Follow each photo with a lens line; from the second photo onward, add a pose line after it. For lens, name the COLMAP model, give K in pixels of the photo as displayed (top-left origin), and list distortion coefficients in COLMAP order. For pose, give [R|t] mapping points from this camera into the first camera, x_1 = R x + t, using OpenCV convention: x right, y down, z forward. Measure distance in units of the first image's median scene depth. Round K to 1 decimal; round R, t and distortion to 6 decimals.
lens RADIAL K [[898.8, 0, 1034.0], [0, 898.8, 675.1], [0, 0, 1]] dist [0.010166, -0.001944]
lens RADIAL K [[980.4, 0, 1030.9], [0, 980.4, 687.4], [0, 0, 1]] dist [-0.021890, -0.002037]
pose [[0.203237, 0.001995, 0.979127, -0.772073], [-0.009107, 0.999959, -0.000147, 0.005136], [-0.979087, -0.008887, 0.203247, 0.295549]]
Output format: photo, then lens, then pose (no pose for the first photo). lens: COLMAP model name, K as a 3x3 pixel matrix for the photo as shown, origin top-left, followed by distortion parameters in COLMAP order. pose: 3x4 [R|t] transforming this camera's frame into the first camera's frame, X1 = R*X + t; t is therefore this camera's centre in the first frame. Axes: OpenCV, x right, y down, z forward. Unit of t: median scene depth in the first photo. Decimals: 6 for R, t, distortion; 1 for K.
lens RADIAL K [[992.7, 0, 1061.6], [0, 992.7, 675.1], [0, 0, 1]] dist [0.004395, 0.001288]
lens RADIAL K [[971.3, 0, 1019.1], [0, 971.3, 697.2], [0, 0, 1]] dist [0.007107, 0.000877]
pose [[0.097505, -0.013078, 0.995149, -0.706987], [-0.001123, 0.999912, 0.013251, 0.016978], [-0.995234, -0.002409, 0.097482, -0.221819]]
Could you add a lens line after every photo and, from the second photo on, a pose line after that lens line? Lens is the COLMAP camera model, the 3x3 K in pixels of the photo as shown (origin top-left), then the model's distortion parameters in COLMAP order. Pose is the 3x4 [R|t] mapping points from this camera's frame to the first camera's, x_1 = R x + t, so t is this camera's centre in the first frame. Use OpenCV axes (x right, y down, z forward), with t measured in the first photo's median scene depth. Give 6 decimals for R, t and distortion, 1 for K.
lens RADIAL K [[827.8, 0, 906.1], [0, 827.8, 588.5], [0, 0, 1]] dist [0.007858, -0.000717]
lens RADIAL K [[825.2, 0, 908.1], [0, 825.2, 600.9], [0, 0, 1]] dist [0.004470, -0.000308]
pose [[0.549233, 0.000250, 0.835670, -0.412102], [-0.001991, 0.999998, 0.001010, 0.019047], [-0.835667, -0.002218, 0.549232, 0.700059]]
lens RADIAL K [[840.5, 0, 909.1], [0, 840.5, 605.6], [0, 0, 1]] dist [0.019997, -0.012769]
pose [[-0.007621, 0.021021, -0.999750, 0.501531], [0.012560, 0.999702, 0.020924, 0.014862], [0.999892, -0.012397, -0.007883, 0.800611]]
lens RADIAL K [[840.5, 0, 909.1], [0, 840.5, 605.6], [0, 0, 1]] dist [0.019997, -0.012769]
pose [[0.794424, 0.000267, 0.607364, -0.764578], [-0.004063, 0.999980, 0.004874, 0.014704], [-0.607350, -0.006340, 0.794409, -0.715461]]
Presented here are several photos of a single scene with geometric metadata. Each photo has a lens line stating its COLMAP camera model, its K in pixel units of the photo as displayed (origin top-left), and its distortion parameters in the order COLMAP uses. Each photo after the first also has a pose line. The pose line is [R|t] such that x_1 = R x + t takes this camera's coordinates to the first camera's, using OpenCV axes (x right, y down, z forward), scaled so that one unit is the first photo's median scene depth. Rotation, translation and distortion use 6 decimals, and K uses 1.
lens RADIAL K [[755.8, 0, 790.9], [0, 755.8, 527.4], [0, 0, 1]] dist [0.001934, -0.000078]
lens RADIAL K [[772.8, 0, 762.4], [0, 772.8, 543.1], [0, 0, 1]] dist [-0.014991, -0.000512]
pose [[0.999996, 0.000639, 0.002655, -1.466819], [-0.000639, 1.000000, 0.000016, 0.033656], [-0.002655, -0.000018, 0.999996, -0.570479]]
**********
Here the answer is the exact run of lines above, from the line with "Presented here are" down to the last, and nothing else.

Task solution:
Presented here are several photos of a single scene with geometric metadata. Each photo has a lens line stating its COLMAP camera model, its K in pixel units of the photo as displayed (origin top-left), and its distortion parameters in the order COLMAP uses. Each photo after the first also has a pose line. The pose line is [R|t] such that x_1 = R x + t takes this camera's coordinates to the first camera's, using OpenCV axes (x right, y down, z forward), scaled so that one unit is the first photo's median scene depth. Rotation, translation and distortion use 6 decimals, and K uses 1.
lens RADIAL K [[755.8, 0, 790.9], [0, 755.8, 527.4], [0, 0, 1]] dist [0.001934, -0.000078]
lens RADIAL K [[772.8, 0, 762.4], [0, 772.8, 543.1], [0, 0, 1]] dist [-0.014991, -0.000512]
pose [[0.999996, 0.000639, 0.002655, -1.466819], [-0.000639, 1.000000, 0.000016, 0.033656], [-0.002655, -0.000018, 0.999996, -0.570479]]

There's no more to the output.